One year, I had so many pears that I had to make some pear sauce out of them. It was so delicious that I started making it every year. I froze the sauce; it was so good to defrost and eat just like applesauce.
My favorite joke. What was the only fruit allowed on Noah’s Ark? Pears. (Only pairs of animals were allowed on the ark.)

Types of Pears
Pears come in a variety of types, and most are green, yellow, and reddish as they fully ripen. The most common types include Bartlett, which is my favorite, Anjou, Bosc, and Asian. These are all available at the local grocery store from August to November.

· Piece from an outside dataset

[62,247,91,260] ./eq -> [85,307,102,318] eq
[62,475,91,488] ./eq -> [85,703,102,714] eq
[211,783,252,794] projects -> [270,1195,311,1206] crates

When a pear is soft and ready to eat, you need to eat it because some varieties tend to bruise more easily. If pears are getting too soft to eat, turn them into pear sauce.
Pear Health benefits
Pears have lots of pectin fiber in them and are great for regulating your bowel movements and reducing constipation. They are an energy booster, regulate blood pressure and cholesterol levels, improve bone health, and are rich in antioxidants.
Pear Nutrition
I love pear season. According to the USDA, one medium pear has 5.5 grams of fiber. 100 calories, 17 grams of sugar, and 27 grams of Carbohydrates. Nutrients include vitamin C, potassium, Vitamin K, and B vitamins.
Pears contain soluble and insoluble fiber. The soluble fiber in pears is mostly pectin and can bind to cholesterol and lower the levels. The insoluble fiber helps by adding bulk to your stool, aiding in digestion, and keeping you regular. This is why I give kudos to Pears! For some, this may give them a laxative effect.

Pear Recipes
Pear Sauce Recipe
Wash 6-30 pears, peel them, and cut out the seeds. Cut into quarters. If you keep the peelings on, make sure you have a good food mill.

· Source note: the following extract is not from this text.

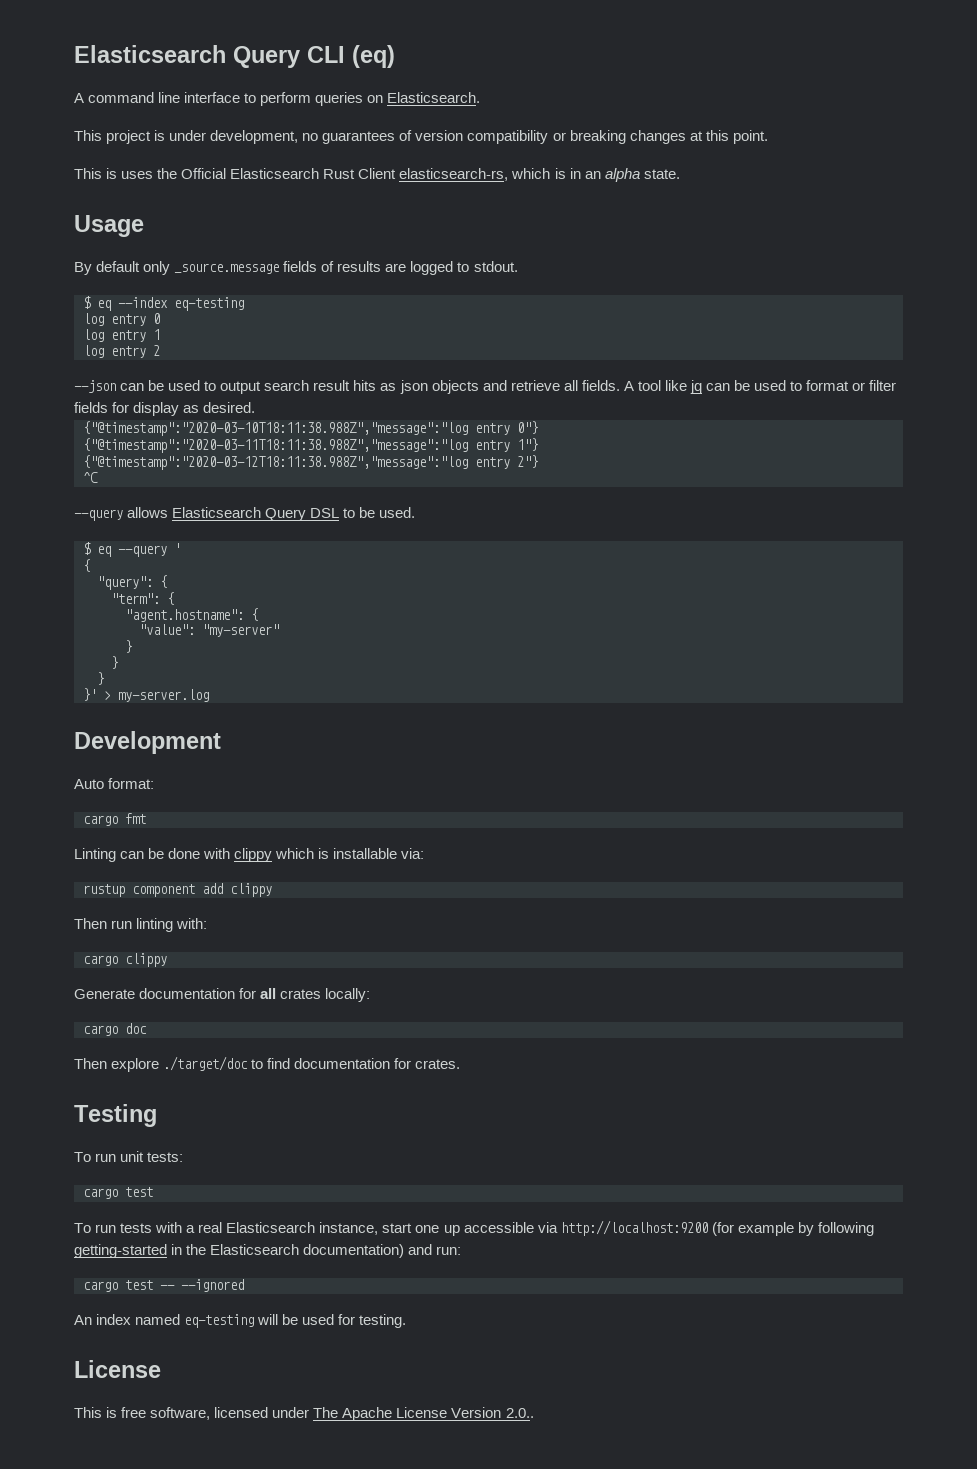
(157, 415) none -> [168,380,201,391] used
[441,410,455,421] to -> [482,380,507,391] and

Place the pears in a large pot with about 1/2 cup of water on the bottom. On medium heat, cook the pears, stirring occasionally, until they are soft and look like a sauce. Run through a food mill or a mesh strainer over a bowl. If your pear sauce is runny, return to the stove and cook until it is thickened. Cool and place in containers to freeze or in jars to continue with normal canning.

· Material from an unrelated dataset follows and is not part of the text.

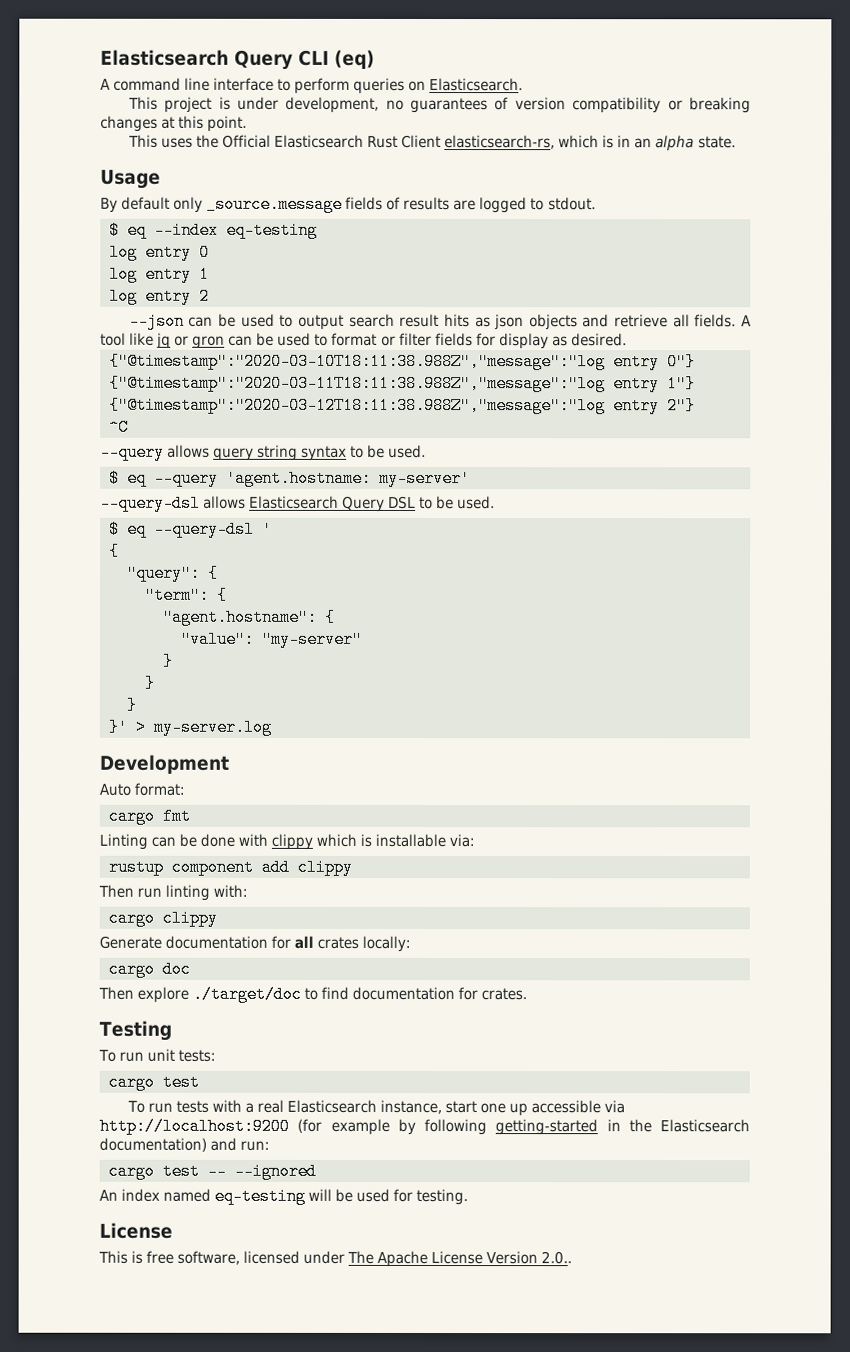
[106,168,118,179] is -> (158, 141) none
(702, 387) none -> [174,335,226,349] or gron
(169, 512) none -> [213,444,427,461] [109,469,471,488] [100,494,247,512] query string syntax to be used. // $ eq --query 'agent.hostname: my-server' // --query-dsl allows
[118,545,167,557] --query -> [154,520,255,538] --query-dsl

The pears are sweet enough on their own not to add any sweeteners.

Pear Yogurt
When I was 18, I spent the summer in Finland, and my favorite yogurt came in a quart buttermilk container, which was the consistency of kefir. My favorite flavor was pear. This recipe was made to bring back that taste.
Pear Yogurt Recipe Blend
- ½ cup Greek yogurt
- 1/3-1/2 cup pear sauce or use applesauce
- 1 TBSP chia seeds- for the fiber.
Mix with a spoon and serve with blueberries and granola. This is my low-sugar granola recipe.
Pear Add-ins
Other ways to use pears are:
- Slices on a fruit tray.
- Add them to smoothies for fiber.
- Use them in place of apples in muffins.
- Add pears to a salad with caramelized walnuts.
Enjoy those Pears because it’s pear season. They may be your favorite fruit this season.